A nanoscale light beam modulated by short electromagnetic waves, known as surface plasmon polaritons -- labelled as SPP beam -- enters the bubble lens, officially known as a reconfigurable plasmofluidic lens. The bubble controls the light waves, while the grating provides further focus. Credit: Tony Jun Huang, Penn State.

Bending light beams to your whim sounds like a job for a wizard or an a complex array of bulky mirrors, lenses and prisms, but a few tiny liquid bubbles may be all that is necessary to open the doors for next-generation, high-speed circuits and displays, according to Penn State researchers.

To combine the speed of optical communication with the portability of electronic circuitry, researchers use nanoplasmonics -- devices that use short electromagnetic waves to modulate light on the nanometer scale, where conventional optics do not work. However, aiming and focusing this modulated light beam at desired targets is difficult.

"There are different solid-state devices to control (light beams), to switch them or modulate them, but the tenability and reconfigurability are very limited," said Tony Jun Huang, associate professor of engineering science and mechanics. "Using a bubble has a lot of advantages."

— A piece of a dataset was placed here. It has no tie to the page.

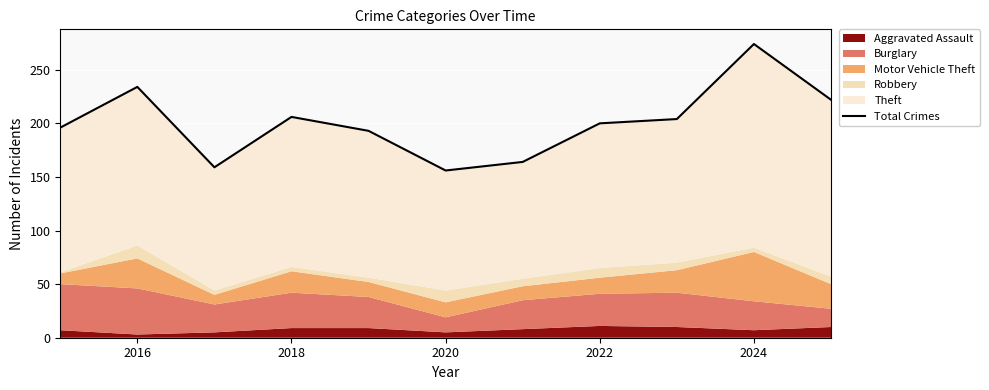

The chart shows a value of 274 at 2024. True or false?

True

The main advantage of a bubble lens is just how quickly and easily researchers can reconfigure the bubble's location, size, and shape -- all of which affect the direction and focus of any light beam passing through it.

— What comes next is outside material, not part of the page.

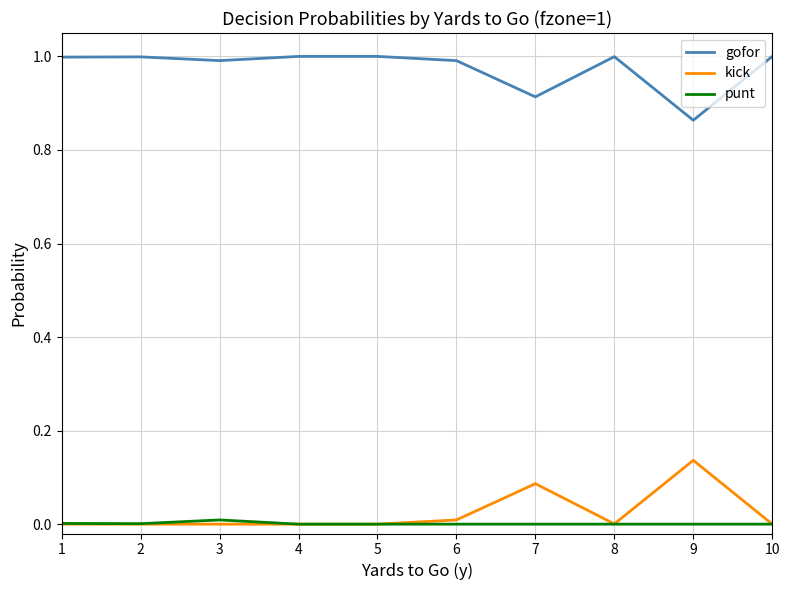

Count the number of data series in this chart.

3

Huang's team created separate simulations of the light beams and bubble lens to predict their behaviors and optimize conditions before combining the two in the laboratory. They published their findings in Nature Communications.

To form the bubble lens, researchers used a low-intensity laser to heat water on a gold surface. The tiny bubble's optical behavior remains consistent as long as the laser's power and the environmental temperature stay constant.

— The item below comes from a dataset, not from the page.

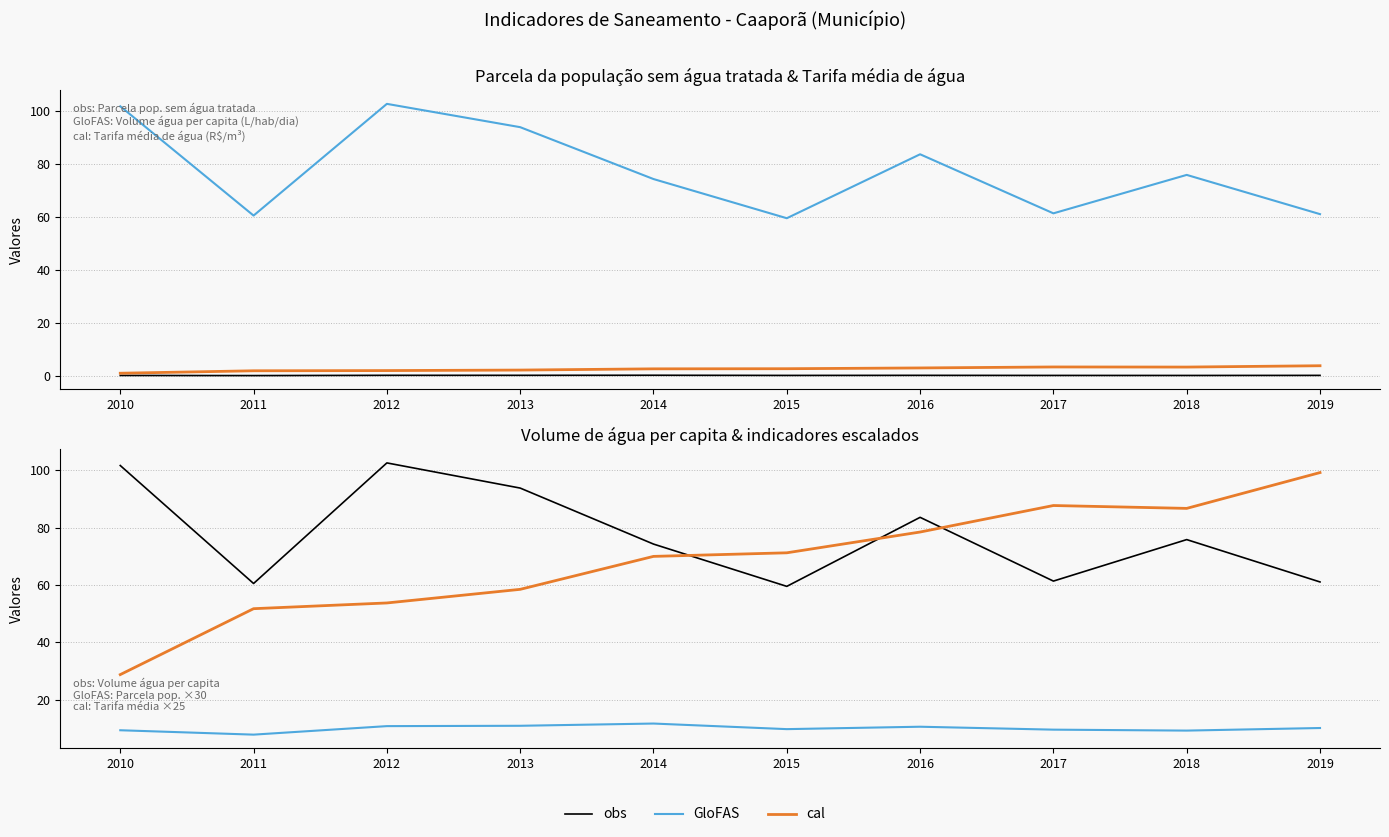

True or false: GloFAS has a value of 10.8 at 2012.

True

Simply moving the laser or adjusting the laser's power can change how the bubble will deflect a light beam, either as a concentrated beam at a specific target or as a dispersed wave. Changing the liquid also affects how a light beam will refract.

The materials to form bubble lenses are inexpensive, and the bubbles themselves are easy to dissolve, replace and move.

"In addition to its unprecedented reconfigurability and tenability, our bubble lens has at least one more advantage over its solid-state counterparts: its natural smoothness," said Huang. "The smoother the lens is, the better quality of the light that pass through it."

Huang believes that the next step is to find out how the bubble's shape influences the direction of the light beam and the location of its focal point. Fine control over these light beams will enable improvements for on-chip biomedical devices and super resolution imaging.

"For all these applications, you really need to precisely control light in nanoscale, and that's where this work can be a very important component," said Huang.

Chenglong Zhao, postdoctoral fellow in engineering science and mechanics, Penn State, designed and conducted the experiment; Yongmin Liu, assistant professor of mechanical and industrial engineering, and electrical and computer engineering, Northeastern University, worked with Nicholas Fang, associate professor of mechanical engineering, MIT, to analyze the results and develop simulations; and Yanhui Zhao, graduate student in engineering science and mechanics, Penn State, fabricated the materials. The National Institutes of Health, the National Science Foundation, and the Penn State Center for Nanoscale Science funded this study.